Tech firms rallied in Asian trade Tuesday as investors cheered Warren Buffett’s billion-dollar stake in Apple, while energy stocks tracked further gains on oil prices.

After last week’s sell-off, US investors provided a blistering lead Monday, pumped up by news of Buffett’s giant stake in the iPhone maker.

Apple, which has tumbled since it last month reported its first fall in sales of the popular smartphones, rallied 3.7 on the announcement.

And Asian suppliers to the firm followed suit, with Tokyo-listed Alps Electric and Japan Display enjoying healthy gains. LG Display in Seoul put on one percent and Hon Hai in Taipei added 0.2 percent.

Stock markets in the region were also broadly higher.

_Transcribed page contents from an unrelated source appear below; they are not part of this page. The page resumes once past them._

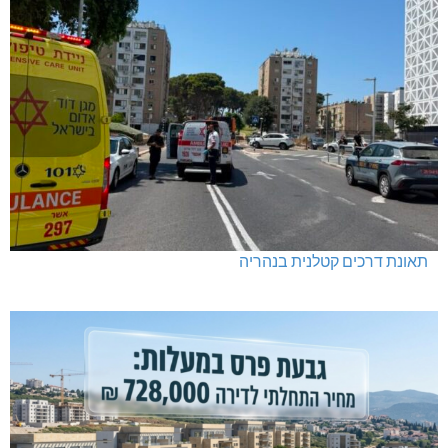
תאונת דרכים קטלנית בנהריה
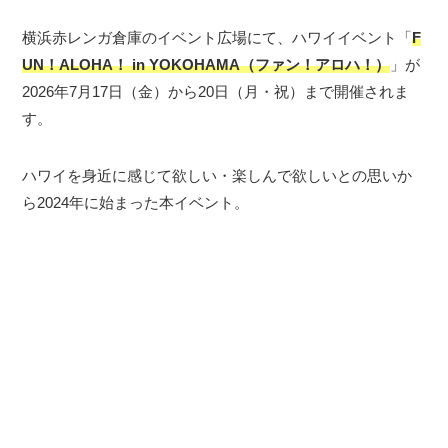
横浜赤レンガ倉庫のイベント広場にて、ハワイイベント「
F
UN！ALOHA！ in YOKOHAMA（ファン！アロハ！）
」が
2026年7月17日（金）から20日（月・祝）まで開催されま
す。
ハワイを身近に感じて欲しい・楽しんで欲しいとの思いか
ら2024年に始まった本イベント。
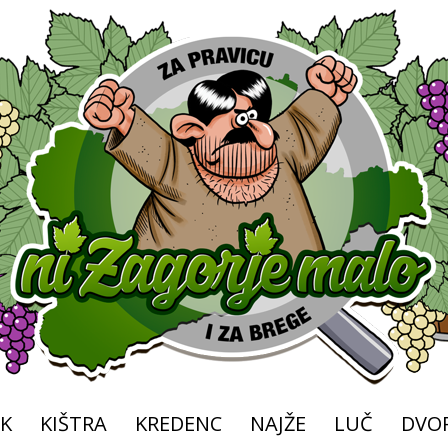
K
KIŠTRA
KREDENC
NAJŽE
LUČ
DVOR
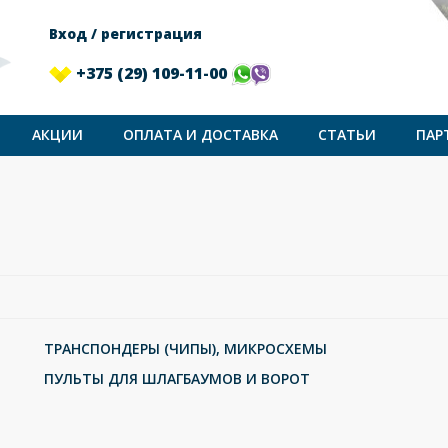
Вход / регистрация
+375 (29) 109-11-00
АКЦИИ
ОПЛАТА И ДОСТАВКА
СТАТЬИ
ПАР
ТРАНСПОНДЕРЫ (ЧИПЫ), МИКРОСХЕМЫ
ПУЛЬТЫ ДЛЯ ШЛАГБАУМОВ И ВОРОТ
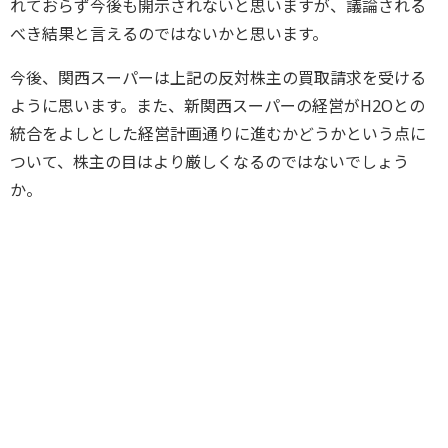
れておらず今後も開示されないと思いますが、議論される
べき結果と言えるのではないかと思います。
今後、関西スーパーは上記の反対株主の買取請求を受ける
ように思います。また、新関西スーパーの経営がH2Oとの
統合をよしとした経営計画通りに進むかどうかという点に
ついて、株主の目はより厳しくなるのではないでしょう
か。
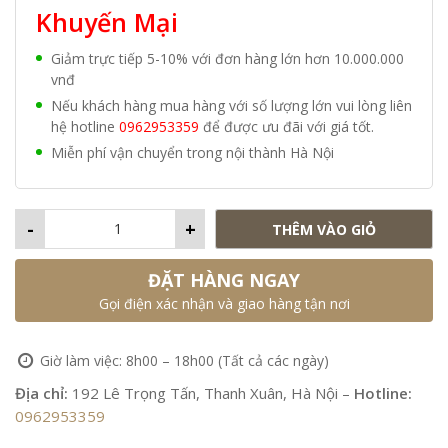
40,700₫.
là:
Khuyến Mại
37,000₫.
Giảm trực tiếp 5-10% với đơn hàng lớn hơn 10.000.000
vnđ
Nếu khách hàng mua hàng với số lượng lớn vui lòng liên
hệ hotline
0962953359
để được ưu đãi với giá tốt.
Miễn phí vận chuyển trong nội thành Hà Nội
-
+
THÊM VÀO GIỎ
ĐẶT HÀNG NGAY
Gọi điện xác nhận và giao hàng tận nơi
Giờ làm việc: 8h00 – 18h00 (Tất cả các ngày)
Địa chỉ:
192 Lê Trọng Tấn, Thanh Xuân, Hà Nội –
Hotline:
0962953359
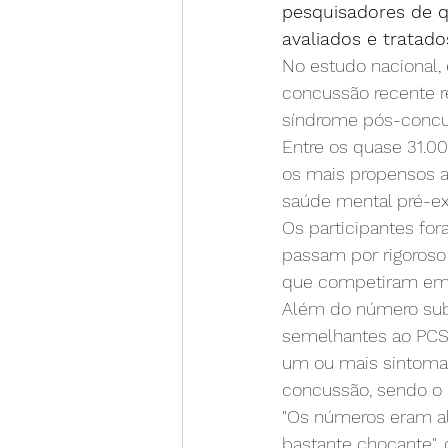
pesquisadores de q
avaliados e tratado
No estudo nacional, 
concussão recente r
síndrome pós-concus
Entre os quase 31.0
os mais propensos a
saúde mental pré-exi
Os participantes fo
passam por rigoroso 
que competiram em e
Além do número sub
semelhantes ao PCS,
um ou mais sintoma
concussão, sendo o 
"Os números eram al
bastante chocante", 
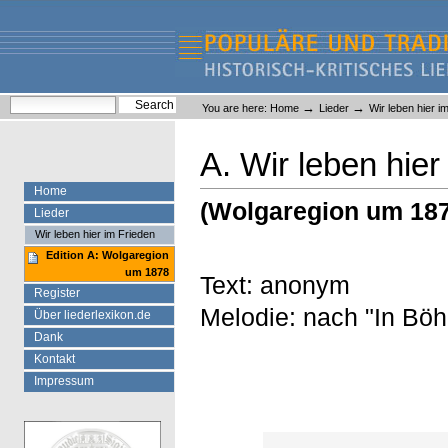
Skip
Skip
to
to
content.
navigation
Liederlexikon
Personal
Search Site
→
→
You are here:
Home
Lieder
Wir leben hier i
tools
Advanced Search…
A. Wir leben hier
Home
(Wolgaregion um 18
Lieder
Wir leben hier im Frieden
Edition A: Wolgaregion
um 1878
Text: anonym
Register
Melodie: nach "In Böh
Über liederlexikon.de
Dank
Kontakt
Impressum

Tokyo added 0.9 percent by the break, a day after rising 0.3 percent on the back of a report that the government was considering delaying next year’s planned sales taxhike.

Among other markets Hong Kong was down 0.1 percent, Sydney gained 0.5 percent and Singapore put on 0.8 percent. Shanghai dipped 0.2 percent.

Energy firms were among the big gainers as oil prices pushed higher still, a day after closing at six-month highs in reaction to a Goldman Sachs report saying the petroleum market was in a short-term supply deficit.

On Tuesday West Texas Intermediate was up 0.9 percent at $48.16 and Brent put on 0.5 percent to $49.21.

“Markets seem to be in a relatively sweet spot with a steadily stronger US dollar and resilient commodities prices,” Angus Nicholson, a markets analyst at IG Ltd. in Melbourne, said by e-mail.

“Many investors have been predicting a pullback in markets, but despite all the negativity, markets have continued to grind higher.”

Australia’s Woodside Petroleum soared 2.3 percent and mining giant BHP Billiton added 2.4 percent. In Hong Kong CNOOC was 2.6 percent higher and PetroChina2.5 percent up.

The optimistic tone filtered through to forex markets, where the dollar was holding around 109 yen, well up from the 18-month lows around 105.50 yen touched two weeks ago.

But the dollar dipped against higher-yielding, or riskier, emerging market currencies.

The Australian dollar rose 0.8 percent, South Korea’s won gained 0.6 percent and the Indonesian rupiah was up 0.2 percent. The oil-reliant Malaysian ringgit edged up 0.3 percent and the Thai baht edged 0.1 percent higher.